◆ Work task
Working through the lines below, return each one that holds "Lichtaustritt".

◆ Input for this task
┌──

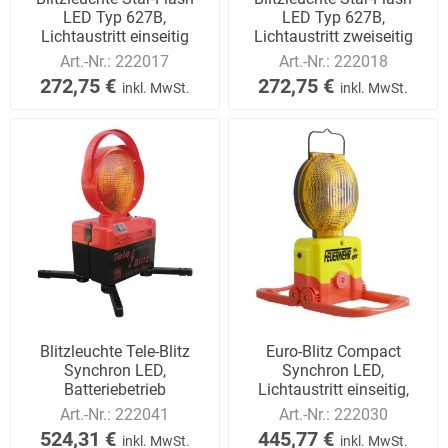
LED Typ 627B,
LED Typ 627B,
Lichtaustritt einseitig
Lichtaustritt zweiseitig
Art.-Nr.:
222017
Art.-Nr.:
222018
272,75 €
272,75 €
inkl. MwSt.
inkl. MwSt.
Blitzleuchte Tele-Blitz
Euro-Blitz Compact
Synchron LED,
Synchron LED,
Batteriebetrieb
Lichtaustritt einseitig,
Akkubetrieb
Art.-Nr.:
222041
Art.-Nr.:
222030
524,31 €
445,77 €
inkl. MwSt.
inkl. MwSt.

└──
┌──

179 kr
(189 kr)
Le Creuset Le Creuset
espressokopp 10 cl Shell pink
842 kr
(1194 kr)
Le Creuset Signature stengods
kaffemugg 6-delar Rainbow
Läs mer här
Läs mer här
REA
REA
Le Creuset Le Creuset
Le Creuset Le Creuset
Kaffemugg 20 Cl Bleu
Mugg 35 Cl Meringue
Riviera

└──

◆ Solution
Lichtaustritt einseitig
Lichtaustritt zweiseitig
Lichtaustritt einseitig,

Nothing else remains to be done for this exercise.